In your copy of the data, include no pictures and alter nothing else.

.....

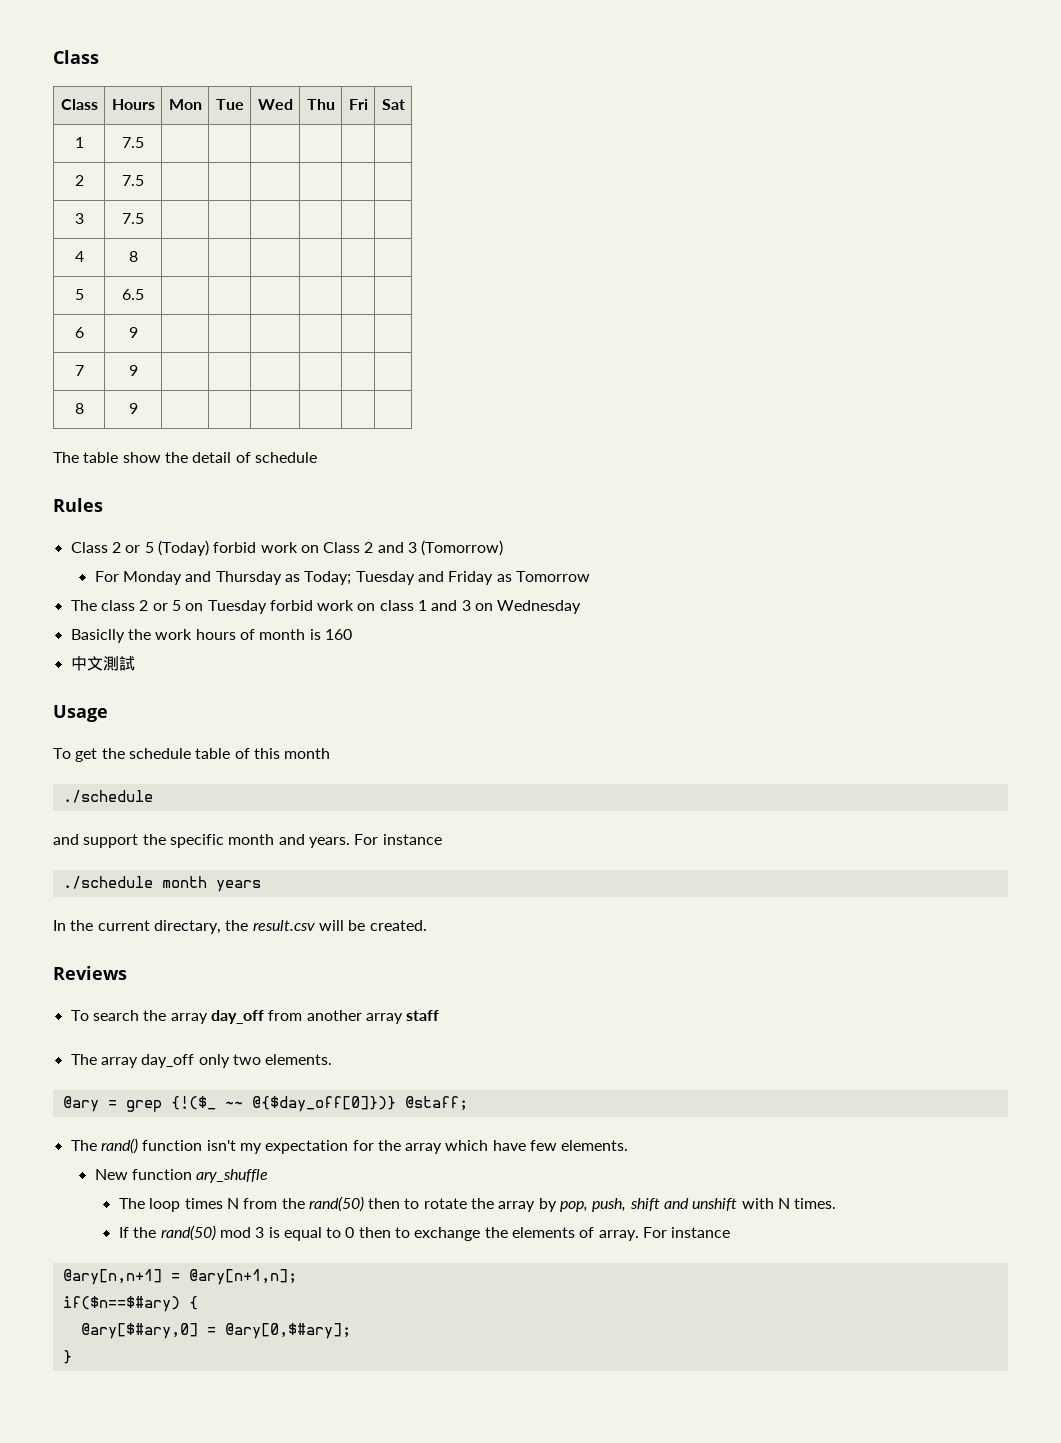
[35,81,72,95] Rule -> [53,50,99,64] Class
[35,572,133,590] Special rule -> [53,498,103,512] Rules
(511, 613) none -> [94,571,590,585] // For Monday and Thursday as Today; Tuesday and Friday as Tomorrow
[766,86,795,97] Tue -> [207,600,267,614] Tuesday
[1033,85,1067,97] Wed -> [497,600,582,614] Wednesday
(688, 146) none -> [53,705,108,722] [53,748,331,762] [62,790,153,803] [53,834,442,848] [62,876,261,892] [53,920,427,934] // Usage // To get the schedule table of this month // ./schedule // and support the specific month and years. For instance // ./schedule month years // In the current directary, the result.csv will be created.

.....

- **COMPLETED TASK**
[35,81,72,95] Rule -> [53,50,99,64] Class
[35,572,133,590] Special rule -> [53,498,103,512] Rules
(511, 613) none -> [94,571,590,585] // For Monday and Thursday as Today; Tuesday and Friday as Tomorrow
[766,86,795,97] Tue -> [207,600,267,614] Tuesday
[1033,85,1067,97] Wed -> [497,600,582,614] Wednesday
(688, 146) none -> [53,705,108,722] [53,748,331,762] [62,790,153,803] [53,834,442,848] [62,876,261,892] [53,920,427,934] // Usage // To get the schedule table of this month // ./schedule // and support the specific month and years. For instance // ./schedule month years // In the current directary, the result.csv will be created.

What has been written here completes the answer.